### EJERCICIO 1
Devuelve sin cambios, del listado, el tramo que empieza en la línea que contiene "- Entering Program" y termina en la que contiene "- Uploading the", ambas incluidas.

### FRAGMENTO DE LECTURA
★ ★ ★ ★ ★ ★ ★
Historia del Perú

En el Perú, coexisten diversas maneras de entender, divulgar y enseñar su Historia. En las universidades, por ejemplo, prima una mirada crítica que estudia las tensas condiciones en las que se produjeron los acontecimientos que redefinieron nuestra sociedad, sus culturas, el devenir del país. En los colegios es distinta y diría casi opuesta la enseñanza de la Historia, porque uno de sus objetivos es sembrar en cada nueva generación cariño y admiración por un pasado común, así como el rechazo a ciertas malas decisiones (según los principios de su docente), lo cual nos habría de fusionar eficientemente en una comunidad nacional. Y en el mercado cultural, la apuesta es hacer de todo ello una atractiva producción de héroes y episodios históricos que entusiasme al público, que ofrezca patrióticas tendencias y que eluda, salvo que sea conveniente, el surgimiento de debates (cosa algo contradictoria con la democracia, que requiere de la convivencia de posturas opuestas para producir nuevas ideas, nuevos futuros). 

Hasta hoy en nuestro país sólo el 16% de peruanos ha tenido acceso a la educación superior; muchos de ellos en universidades que actualmente carecen de licencia para funcionar por no cumplir con los niveles mínimos de calidad en la formación que ofrecían. Con esta evidencia en mano, debemos tomar conciencia de que la manera como en Perú comprendemos la Historia queda en manos de nuestro sistema educativo escolar, que, como bien sabemos, envía a las zonas más empobrecidas a los docentes con menor calidad a enseñar en una lengua impuesta que sus estudiantes rara vez consiguen dominar. Espacios rurales donde la Historia ha persistido no como reflexión, sino como culto por las fiestas o como idealización de los (cada vez menos) personajes históricos, capaces de encender el patriotismo.
★ ★ ★ ★ ★ ★ ★
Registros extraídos
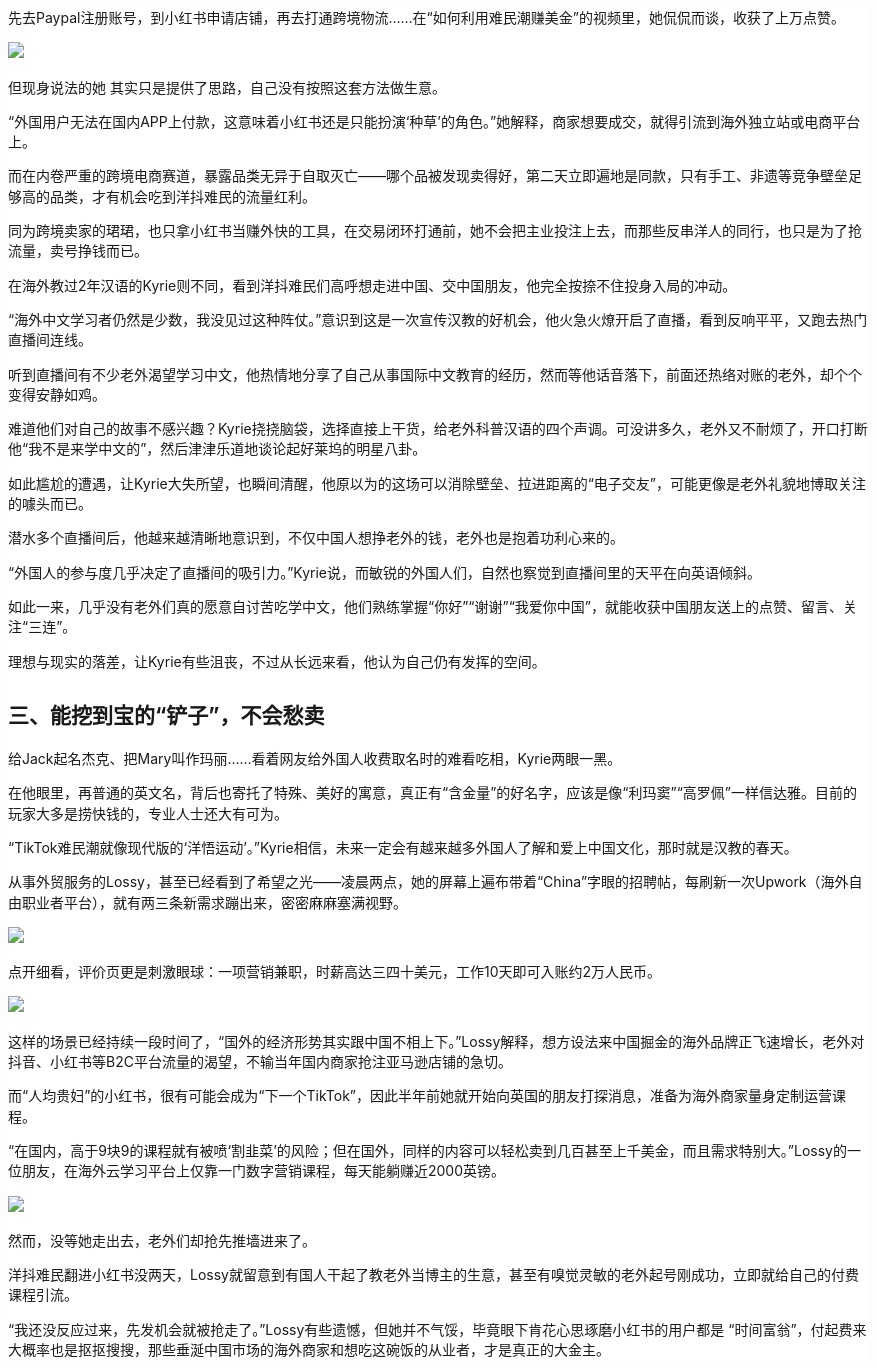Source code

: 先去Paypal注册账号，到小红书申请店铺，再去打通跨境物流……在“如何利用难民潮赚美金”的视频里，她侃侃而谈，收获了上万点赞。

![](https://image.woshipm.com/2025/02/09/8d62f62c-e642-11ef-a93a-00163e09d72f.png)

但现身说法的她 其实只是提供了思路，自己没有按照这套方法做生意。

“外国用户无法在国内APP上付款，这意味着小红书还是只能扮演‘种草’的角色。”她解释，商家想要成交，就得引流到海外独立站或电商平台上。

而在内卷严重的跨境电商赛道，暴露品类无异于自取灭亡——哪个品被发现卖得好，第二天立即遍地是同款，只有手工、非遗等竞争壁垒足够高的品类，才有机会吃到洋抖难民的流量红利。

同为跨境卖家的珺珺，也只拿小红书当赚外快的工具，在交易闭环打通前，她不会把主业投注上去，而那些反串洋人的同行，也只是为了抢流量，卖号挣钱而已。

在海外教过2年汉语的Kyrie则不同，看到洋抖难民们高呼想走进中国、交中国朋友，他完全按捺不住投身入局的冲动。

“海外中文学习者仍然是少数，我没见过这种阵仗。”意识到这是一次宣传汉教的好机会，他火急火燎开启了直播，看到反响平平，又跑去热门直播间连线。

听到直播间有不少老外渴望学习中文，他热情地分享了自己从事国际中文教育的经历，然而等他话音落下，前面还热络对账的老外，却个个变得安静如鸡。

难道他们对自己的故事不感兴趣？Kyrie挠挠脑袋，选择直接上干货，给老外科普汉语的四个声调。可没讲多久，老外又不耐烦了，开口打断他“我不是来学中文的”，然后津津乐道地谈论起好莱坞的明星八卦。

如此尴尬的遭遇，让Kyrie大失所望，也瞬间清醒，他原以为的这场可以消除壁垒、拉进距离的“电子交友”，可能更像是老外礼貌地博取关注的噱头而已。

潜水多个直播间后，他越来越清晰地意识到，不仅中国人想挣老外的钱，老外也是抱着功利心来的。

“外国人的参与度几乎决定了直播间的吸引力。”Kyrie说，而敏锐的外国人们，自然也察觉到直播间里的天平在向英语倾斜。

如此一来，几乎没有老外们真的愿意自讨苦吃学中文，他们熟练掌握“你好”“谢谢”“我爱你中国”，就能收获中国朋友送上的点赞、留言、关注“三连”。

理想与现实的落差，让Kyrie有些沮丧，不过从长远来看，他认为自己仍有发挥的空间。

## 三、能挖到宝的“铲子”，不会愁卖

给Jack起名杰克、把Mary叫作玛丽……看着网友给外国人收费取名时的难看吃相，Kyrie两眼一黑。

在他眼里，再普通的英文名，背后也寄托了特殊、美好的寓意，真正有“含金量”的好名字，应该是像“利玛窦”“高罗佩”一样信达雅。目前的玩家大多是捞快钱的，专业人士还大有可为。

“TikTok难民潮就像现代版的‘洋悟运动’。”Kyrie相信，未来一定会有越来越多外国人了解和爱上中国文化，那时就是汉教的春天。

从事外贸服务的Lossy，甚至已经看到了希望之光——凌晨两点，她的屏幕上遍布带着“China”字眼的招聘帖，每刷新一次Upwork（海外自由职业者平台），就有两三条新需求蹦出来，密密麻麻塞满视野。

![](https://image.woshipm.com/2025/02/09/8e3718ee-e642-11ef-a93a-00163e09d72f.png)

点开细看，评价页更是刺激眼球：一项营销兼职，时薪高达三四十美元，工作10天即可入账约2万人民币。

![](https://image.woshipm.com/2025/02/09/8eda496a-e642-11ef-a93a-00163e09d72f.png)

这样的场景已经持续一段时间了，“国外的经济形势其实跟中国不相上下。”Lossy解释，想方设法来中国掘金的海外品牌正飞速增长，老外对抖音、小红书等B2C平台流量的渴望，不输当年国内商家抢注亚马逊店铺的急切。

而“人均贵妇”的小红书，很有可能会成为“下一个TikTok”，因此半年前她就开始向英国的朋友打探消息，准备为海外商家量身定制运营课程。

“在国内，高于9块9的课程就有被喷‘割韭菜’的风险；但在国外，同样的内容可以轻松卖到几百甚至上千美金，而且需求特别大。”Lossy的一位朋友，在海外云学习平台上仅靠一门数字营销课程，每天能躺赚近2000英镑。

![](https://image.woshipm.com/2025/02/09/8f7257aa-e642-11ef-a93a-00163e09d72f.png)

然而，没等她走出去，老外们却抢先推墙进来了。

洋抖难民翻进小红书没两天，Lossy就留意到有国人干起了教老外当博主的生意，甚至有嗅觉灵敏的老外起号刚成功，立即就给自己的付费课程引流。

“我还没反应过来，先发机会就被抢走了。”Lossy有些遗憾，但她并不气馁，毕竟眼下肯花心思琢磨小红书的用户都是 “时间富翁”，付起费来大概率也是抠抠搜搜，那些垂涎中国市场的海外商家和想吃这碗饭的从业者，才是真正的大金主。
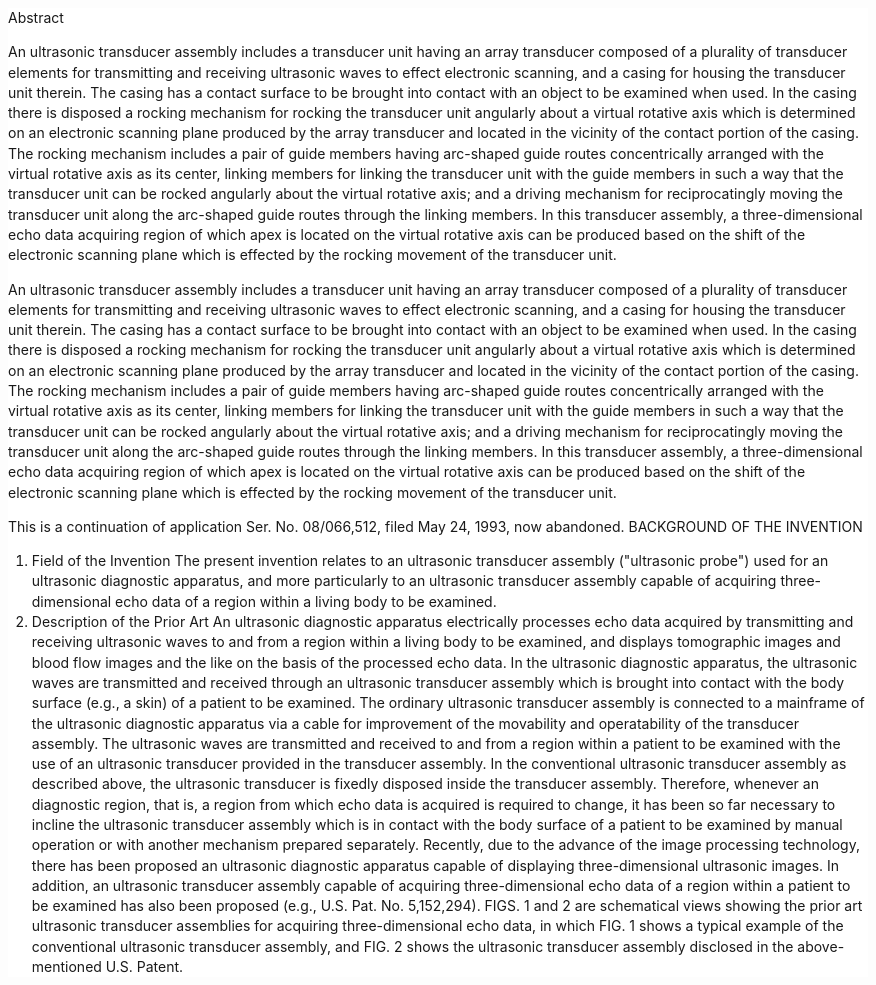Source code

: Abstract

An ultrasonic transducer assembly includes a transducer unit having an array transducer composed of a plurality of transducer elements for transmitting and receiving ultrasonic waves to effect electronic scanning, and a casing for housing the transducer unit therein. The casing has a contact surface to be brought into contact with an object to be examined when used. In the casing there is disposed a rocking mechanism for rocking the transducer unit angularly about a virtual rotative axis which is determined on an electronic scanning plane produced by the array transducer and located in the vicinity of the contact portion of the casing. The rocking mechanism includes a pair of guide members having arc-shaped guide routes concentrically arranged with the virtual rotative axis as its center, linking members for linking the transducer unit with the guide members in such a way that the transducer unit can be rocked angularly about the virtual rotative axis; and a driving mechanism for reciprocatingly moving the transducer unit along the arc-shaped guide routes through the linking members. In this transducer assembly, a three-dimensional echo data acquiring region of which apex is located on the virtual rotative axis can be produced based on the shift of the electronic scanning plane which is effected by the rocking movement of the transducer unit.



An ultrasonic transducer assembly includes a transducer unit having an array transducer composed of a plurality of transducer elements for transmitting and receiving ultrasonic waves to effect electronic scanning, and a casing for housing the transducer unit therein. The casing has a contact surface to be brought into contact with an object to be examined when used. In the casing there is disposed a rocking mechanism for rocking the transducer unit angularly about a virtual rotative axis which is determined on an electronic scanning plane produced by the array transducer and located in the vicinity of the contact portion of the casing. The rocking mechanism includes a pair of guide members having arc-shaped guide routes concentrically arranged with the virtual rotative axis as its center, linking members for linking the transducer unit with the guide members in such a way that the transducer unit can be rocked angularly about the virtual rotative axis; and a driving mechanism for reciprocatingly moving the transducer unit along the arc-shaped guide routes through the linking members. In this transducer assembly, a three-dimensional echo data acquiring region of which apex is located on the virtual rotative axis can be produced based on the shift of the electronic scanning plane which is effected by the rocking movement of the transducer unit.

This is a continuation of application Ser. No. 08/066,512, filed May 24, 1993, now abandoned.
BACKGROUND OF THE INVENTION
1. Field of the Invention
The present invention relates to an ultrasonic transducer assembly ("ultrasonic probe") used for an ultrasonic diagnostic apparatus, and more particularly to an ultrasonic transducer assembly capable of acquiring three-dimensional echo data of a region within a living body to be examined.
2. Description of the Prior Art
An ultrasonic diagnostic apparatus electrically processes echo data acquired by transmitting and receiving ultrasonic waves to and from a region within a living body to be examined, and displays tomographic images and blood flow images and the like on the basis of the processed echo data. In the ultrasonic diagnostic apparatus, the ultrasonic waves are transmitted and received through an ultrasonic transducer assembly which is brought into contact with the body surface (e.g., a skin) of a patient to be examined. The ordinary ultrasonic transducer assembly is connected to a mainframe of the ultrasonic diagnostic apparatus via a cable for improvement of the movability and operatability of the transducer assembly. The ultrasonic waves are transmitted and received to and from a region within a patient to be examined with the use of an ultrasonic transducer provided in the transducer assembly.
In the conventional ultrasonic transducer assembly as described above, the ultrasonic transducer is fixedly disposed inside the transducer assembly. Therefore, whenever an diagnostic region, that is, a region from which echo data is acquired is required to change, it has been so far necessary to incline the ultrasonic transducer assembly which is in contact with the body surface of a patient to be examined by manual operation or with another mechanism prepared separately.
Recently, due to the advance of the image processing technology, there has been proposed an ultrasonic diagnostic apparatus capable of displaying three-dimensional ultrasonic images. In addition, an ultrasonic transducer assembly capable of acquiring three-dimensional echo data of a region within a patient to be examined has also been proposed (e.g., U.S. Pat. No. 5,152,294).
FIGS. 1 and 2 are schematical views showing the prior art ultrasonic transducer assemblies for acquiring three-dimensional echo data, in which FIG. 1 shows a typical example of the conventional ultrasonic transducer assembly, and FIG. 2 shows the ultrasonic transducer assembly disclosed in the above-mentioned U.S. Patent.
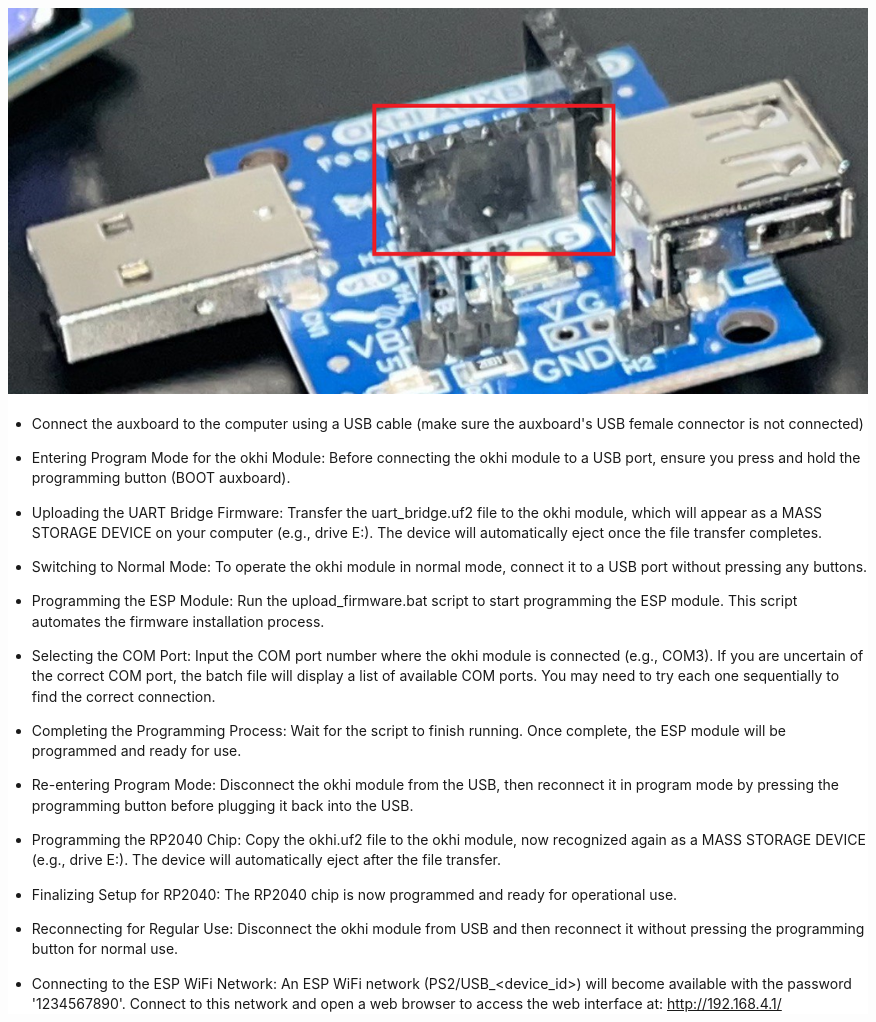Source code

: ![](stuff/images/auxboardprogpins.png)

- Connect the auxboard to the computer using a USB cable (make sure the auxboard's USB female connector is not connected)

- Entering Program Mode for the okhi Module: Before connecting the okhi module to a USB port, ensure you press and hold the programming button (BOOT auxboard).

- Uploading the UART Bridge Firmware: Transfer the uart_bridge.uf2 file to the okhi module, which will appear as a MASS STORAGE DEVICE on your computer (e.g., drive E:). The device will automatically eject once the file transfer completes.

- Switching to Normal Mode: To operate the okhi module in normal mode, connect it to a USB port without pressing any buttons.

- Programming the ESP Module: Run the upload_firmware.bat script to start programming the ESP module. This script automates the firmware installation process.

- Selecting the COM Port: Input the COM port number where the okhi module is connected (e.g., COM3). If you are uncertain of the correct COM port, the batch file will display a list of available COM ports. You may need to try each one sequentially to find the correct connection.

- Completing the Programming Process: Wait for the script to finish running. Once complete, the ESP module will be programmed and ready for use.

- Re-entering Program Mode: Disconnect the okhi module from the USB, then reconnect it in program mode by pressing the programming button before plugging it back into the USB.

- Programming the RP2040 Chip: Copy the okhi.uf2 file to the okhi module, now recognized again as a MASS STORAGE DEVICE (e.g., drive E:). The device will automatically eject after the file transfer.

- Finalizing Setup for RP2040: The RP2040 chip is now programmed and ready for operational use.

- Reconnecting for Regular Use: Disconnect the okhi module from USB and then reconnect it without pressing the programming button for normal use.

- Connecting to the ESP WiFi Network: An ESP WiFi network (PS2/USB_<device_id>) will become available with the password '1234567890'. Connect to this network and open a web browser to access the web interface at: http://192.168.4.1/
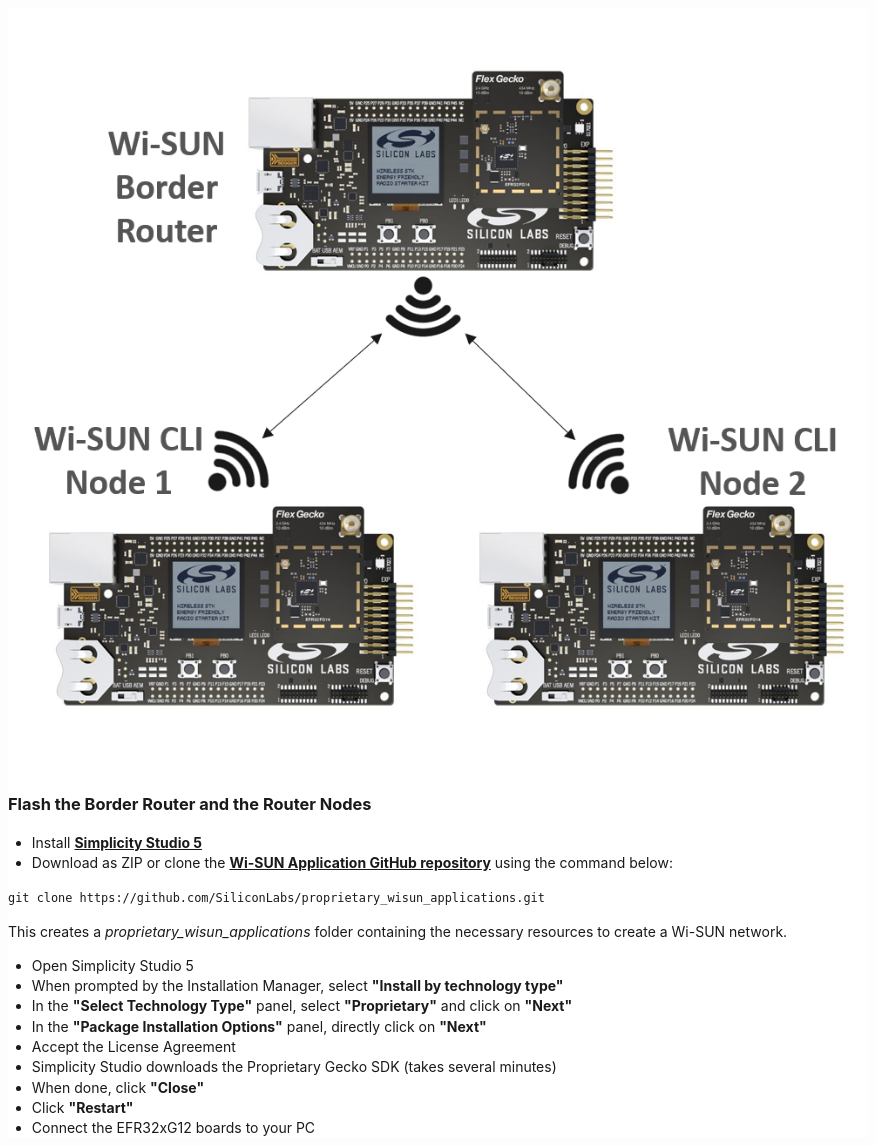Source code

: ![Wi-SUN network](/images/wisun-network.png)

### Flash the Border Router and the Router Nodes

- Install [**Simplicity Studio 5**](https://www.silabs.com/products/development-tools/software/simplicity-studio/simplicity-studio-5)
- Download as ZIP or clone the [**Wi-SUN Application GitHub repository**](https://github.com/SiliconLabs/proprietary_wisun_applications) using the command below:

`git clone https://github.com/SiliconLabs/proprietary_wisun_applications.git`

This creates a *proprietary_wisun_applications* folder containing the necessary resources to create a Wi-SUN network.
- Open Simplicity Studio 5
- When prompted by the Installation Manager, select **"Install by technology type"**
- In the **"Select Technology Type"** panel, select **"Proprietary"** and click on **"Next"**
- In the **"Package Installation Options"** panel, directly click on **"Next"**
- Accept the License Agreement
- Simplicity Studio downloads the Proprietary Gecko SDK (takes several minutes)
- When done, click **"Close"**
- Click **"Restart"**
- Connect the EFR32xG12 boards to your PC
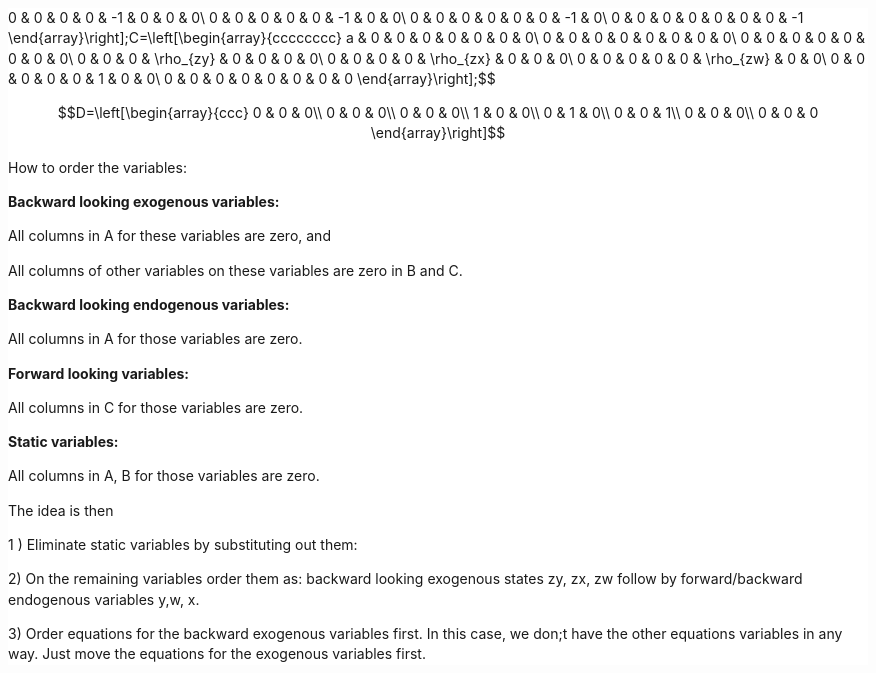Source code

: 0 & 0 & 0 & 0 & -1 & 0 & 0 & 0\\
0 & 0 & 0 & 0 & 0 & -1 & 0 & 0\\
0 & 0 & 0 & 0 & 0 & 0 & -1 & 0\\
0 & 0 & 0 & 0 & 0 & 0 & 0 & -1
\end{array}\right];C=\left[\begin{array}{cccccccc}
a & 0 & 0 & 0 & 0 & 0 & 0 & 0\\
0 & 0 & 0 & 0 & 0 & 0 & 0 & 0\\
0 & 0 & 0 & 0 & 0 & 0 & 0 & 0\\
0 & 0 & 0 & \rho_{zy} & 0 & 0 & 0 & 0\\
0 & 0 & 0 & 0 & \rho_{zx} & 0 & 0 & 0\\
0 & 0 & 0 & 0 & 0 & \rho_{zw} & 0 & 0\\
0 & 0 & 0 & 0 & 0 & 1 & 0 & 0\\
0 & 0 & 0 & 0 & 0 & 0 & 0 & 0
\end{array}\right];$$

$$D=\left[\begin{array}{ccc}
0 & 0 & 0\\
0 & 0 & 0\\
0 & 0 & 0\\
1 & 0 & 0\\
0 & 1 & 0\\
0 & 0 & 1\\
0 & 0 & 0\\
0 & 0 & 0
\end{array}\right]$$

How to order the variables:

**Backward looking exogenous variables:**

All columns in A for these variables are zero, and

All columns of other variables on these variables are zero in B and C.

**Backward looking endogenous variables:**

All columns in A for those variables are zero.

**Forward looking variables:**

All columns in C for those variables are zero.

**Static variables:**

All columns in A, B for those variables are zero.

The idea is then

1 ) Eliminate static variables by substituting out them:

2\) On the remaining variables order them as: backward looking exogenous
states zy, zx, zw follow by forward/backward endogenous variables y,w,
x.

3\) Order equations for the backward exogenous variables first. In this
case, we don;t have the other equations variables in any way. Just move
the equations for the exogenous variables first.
★ ★ ★ ★ ★ ★ ★
### EJERCICIO 2
Vuelve a escribir tal cual el fragmento del texto sobre la historia del Perú que empieza con las palabras "Hasta hoy en" y termina con "encender el patriotismo.".

### SALIDA ESPERADA 1
- Entering Program Mode for the okhi Module: Before connecting the okhi module to a USB port, ensure you press and hold the programming button (BOOT auxboard).

- Uploading the UART Bridge Firmware: Transfer the uart_bridge.uf2 file to the okhi module, which will appear as a MASS STORAGE DEVICE on your computer (e.g., drive E:). The device will automatically eject once the file transfer completes.

### SALIDA ESPERADA 2
Hasta hoy en nuestro país sólo el 16% de peruanos ha tenido acceso a la educación superior; muchos de ellos en universidades que actualmente carecen de licencia para funcionar por no cumplir con los niveles mínimos de calidad en la formación que ofrecían. Con esta evidencia en mano, debemos tomar conciencia de que la manera como en Perú comprendemos la Historia queda en manos de nuestro sistema educativo escolar, que, como bien sabemos, envía a las zonas más empobrecidas a los docentes con menor calidad a enseñar en una lengua impuesta que sus estudiantes rara vez consiguen dominar. Espacios rurales donde la Historia ha persistido no como reflexión, sino como culto por las fiestas o como idealización de los (cada vez menos) personajes históricos, capaces de encender el patriotismo.